Toxic Organic Chemicals
These chemicals are artificially synthesized compounds and may either be added to the soil through planned treatments (i.e., pesticide application) or accidental spillage (i.e., fuel spills). Many of these chemicals are toxic to plants or microorganisms and resistant to biological breakdown. They may be transported from the soil to the atmosphere, water and plants.
Agricultural Activities
Intensive agricultural production may lead to a decrease in soil organic matter and depletion of nutrients over time. The application of fertilizers, pesticides, fungicides, and irrigation water lead to many of the contamination problems listed above. Application of livestock manure must be managed so as not to pollute waterways. Where manure application exceeds plant nutrient requirements, nitrate leaching can occur. Land that is repeatedly treated with excess manure can have high accumulations of nutrients, trace elements, and sodium.
Industrial Activities
A number of industrial activities lead to soil contamination including smelter emissions, land disposal of industrial wastes, municipal sewage sludge and dredge spoil.

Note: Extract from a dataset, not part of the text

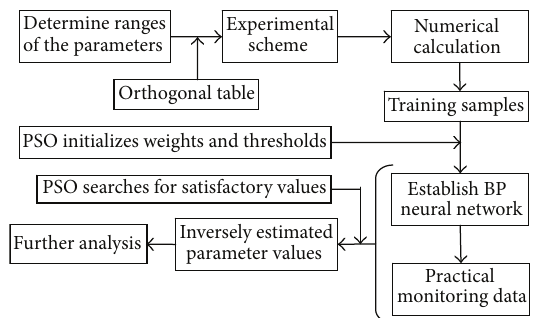
Figure 5: Back analysis flow chart based on BP neural network opti- mized by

Industrial waste frequently contains high concentrations of salts or heavy metals, which accumulate in the soil and cause a number of problems.
Mining Activities
Mine spoils frequently degrade soil through the process of acidification (pH <3), by reducing the availability of micronutrients, and by increasing the concentration of heavy metals. Without expensive and significant remediation, it is difficult for vegetation to establish on these sites.
Biological Degradation
Loss of Soil Biodiversity
Soil is a dynamic, complex ecosystem that holds an amazing variety of life. Soil organisms are a key component in a number of crucial processes that affect ecological integrity, including structure development, organic matter decomposition, nutrient cycling, nutrient retention, disease suppression, carbon sequestration, nitrogen fixation, and pollutant degradation.

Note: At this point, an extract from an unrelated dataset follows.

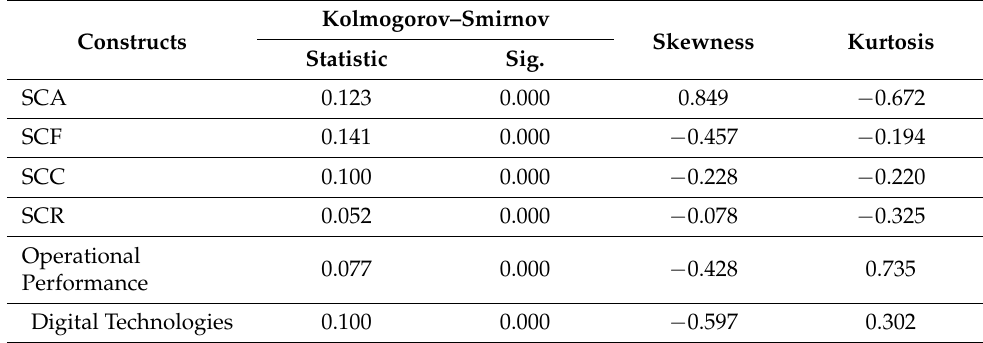
Table 8. Kurtosis and skewness values for study the constructs (N =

The SoilWeb Soil Organisms section describes the different groups of floral and faunal organisms found in soil. Stable soil ecosystems are characterized by extremely diverse floral and faunal communities. Loss of this biodiversity would have a negative impact on ecosystem functioning.
Image Credit: FAO, 2003
Soil biodiversity is jeopardized by certain cultivation and management practices in both agriculture and forestry. Practices such as deep mechanical site preparation, intense cultivation and intense burning can reduce the amount and type of habitat as well as the number and type of host organisms available. The application of pesticides and fertilizers as well as the unintentional introduction of pollutants into the soil reduces the integrity of the system and can make conditions unlivable for subsurface organisms. Agricultural practices such as planting legumes, using crop rotations and green manures can help reduce the loss of biodiversity that frequently accompanies intensive crop production.
Forestry practices such as leaving habitat remnants that approximate natural disturbance patterns and avoiding large-scale, deep mechanical site preparation can also help to maintain biodiversity. The application of compost is very effective in maintaining soil diversity because it acts as a source of nutrients.